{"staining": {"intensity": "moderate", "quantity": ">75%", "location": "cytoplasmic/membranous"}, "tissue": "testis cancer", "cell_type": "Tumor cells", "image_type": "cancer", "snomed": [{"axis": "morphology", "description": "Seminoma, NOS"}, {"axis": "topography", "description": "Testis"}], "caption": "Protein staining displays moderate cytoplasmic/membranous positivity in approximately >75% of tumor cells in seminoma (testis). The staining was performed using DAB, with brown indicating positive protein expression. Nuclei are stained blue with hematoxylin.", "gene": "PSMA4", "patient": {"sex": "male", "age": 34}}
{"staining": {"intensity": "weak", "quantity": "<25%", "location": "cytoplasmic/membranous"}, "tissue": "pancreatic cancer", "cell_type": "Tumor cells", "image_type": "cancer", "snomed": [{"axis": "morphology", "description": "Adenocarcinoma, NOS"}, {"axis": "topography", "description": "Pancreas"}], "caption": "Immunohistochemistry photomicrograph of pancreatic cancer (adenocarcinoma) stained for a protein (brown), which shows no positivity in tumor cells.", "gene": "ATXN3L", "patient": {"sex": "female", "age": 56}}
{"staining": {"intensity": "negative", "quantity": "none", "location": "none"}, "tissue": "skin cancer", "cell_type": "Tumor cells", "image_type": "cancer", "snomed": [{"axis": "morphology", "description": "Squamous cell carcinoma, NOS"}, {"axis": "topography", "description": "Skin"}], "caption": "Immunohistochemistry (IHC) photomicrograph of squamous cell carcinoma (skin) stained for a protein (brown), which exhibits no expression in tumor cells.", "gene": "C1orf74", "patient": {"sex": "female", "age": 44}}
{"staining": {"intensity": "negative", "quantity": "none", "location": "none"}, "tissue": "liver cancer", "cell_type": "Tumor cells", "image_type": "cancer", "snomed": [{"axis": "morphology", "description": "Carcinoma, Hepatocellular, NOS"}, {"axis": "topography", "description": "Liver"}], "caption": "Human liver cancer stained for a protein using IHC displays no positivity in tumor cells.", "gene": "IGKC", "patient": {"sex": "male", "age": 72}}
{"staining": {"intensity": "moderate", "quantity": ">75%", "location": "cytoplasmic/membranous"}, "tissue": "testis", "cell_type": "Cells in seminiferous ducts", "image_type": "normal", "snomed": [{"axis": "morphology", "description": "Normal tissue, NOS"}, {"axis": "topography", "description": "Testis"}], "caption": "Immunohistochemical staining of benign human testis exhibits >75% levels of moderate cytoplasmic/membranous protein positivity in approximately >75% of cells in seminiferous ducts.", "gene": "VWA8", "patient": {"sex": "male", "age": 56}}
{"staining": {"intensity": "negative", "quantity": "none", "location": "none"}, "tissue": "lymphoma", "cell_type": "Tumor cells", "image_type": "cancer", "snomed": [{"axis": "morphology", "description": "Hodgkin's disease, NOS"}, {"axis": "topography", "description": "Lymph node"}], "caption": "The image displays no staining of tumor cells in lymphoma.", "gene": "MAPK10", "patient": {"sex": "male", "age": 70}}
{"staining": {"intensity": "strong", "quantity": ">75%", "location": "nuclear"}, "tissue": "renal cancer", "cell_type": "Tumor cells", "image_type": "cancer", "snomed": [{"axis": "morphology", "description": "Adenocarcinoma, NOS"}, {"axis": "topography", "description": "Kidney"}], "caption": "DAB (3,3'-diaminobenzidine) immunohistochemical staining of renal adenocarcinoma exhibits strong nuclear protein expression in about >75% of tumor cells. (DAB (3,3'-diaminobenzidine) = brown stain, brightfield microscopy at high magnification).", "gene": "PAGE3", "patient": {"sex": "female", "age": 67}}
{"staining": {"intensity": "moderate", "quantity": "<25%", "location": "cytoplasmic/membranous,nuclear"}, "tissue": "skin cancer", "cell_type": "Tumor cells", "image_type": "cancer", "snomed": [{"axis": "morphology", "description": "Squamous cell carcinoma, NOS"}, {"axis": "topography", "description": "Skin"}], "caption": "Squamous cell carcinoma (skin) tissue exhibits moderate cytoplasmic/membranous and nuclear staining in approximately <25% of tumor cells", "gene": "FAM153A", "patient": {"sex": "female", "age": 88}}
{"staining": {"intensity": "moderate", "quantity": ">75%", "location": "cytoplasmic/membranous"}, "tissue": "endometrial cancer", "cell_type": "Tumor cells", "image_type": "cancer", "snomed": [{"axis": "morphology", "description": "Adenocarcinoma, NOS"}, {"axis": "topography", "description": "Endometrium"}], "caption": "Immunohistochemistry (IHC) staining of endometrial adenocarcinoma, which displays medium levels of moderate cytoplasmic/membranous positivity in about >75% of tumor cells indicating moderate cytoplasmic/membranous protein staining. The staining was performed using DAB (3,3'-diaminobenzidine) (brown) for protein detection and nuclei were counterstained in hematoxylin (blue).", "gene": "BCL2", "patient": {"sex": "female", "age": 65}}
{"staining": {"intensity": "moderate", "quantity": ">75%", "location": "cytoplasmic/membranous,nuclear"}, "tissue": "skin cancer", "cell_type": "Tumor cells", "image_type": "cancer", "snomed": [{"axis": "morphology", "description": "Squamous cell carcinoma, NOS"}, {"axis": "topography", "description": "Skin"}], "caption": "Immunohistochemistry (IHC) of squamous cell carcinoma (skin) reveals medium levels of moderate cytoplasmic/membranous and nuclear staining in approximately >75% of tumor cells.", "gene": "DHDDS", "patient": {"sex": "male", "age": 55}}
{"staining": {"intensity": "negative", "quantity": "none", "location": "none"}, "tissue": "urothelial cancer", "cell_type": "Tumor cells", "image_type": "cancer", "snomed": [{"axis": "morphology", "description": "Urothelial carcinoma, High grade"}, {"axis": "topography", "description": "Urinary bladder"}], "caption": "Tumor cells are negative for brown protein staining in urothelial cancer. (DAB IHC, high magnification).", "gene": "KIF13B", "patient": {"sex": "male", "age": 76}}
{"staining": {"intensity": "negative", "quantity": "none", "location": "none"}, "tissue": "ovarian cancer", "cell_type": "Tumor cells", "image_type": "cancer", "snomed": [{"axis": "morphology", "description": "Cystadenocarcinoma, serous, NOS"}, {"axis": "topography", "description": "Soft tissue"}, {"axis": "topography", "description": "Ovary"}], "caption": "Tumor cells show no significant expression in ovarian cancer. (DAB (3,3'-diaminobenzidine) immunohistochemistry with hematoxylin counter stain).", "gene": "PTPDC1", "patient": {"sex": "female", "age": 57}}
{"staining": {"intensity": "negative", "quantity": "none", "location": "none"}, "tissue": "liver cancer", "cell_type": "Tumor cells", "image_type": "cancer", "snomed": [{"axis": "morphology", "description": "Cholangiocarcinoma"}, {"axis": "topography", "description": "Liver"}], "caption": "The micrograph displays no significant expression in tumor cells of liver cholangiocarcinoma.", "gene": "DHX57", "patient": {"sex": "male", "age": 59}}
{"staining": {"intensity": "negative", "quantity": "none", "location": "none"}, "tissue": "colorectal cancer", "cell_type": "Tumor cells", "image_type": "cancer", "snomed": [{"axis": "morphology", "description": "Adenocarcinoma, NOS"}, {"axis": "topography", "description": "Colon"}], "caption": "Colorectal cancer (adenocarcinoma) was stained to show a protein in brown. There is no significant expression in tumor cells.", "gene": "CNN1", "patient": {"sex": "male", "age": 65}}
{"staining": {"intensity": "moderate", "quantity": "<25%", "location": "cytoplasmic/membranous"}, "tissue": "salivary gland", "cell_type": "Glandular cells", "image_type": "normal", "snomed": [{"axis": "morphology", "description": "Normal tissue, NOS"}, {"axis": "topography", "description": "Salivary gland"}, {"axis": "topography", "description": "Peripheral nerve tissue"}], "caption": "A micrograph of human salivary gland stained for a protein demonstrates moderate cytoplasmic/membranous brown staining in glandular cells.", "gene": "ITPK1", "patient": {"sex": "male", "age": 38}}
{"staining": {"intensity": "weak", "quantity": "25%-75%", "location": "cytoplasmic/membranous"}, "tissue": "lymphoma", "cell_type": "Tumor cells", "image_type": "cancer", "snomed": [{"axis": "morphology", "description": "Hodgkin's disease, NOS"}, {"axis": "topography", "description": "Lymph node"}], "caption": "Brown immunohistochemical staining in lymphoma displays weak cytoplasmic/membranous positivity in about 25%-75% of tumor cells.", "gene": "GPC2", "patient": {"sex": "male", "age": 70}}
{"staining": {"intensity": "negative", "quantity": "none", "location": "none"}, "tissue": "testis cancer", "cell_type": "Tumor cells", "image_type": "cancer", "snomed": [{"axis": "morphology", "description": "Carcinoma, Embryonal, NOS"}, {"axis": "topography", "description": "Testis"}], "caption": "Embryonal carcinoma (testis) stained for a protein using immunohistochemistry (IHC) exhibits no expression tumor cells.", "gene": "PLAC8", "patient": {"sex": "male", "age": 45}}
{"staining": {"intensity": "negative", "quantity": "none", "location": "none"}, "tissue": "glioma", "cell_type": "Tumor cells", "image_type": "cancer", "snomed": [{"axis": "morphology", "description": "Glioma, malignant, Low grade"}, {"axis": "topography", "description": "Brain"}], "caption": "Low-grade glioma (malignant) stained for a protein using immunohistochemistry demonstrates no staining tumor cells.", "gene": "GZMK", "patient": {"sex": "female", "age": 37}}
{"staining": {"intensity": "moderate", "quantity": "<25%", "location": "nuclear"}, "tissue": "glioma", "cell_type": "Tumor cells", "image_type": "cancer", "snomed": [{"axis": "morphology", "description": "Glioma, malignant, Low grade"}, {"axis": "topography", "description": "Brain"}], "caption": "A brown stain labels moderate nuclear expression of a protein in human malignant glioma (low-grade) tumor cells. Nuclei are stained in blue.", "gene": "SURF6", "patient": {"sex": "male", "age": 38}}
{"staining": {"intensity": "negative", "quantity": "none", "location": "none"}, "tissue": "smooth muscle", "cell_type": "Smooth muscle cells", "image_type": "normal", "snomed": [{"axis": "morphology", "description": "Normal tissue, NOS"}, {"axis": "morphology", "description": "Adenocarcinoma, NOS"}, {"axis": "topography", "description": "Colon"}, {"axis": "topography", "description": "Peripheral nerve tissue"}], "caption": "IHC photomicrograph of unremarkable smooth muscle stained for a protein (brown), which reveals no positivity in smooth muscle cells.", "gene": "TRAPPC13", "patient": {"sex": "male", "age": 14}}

• Your assignment
Scan the records above and show every line in which the word "Glioma" occurs.

• Expected answer
{"staining": {"intensity": "negative", "quantity": "none", "location": "none"}, "tissue": "glioma", "cell_type": "Tumor cells", "image_type": "cancer", "snomed": [{"axis": "morphology", "description": "Glioma, malignant, Low grade"}, {"axis": "topography", "description": "Brain"}], "caption": "Low-grade glioma (malignant) stained for a protein using immunohistochemistry demonstrates no staining tumor cells.", "gene": "GZMK", "patient": {"sex": "female", "age": 37}}
{"staining": {"intensity": "moderate", "quantity": "<25%", "location": "nuclear"}, "tissue": "glioma", "cell_type": "Tumor cells", "image_type": "cancer", "snomed": [{"axis": "morphology", "description": "Glioma, malignant, Low grade"}, {"axis": "topography", "description": "Brain"}], "caption": "A brown stain labels moderate nuclear expression of a protein in human malignant glioma (low-grade) tumor cells. Nuclei are stained in blue.", "gene": "SURF6", "patient": {"sex": "male", "age": 38}}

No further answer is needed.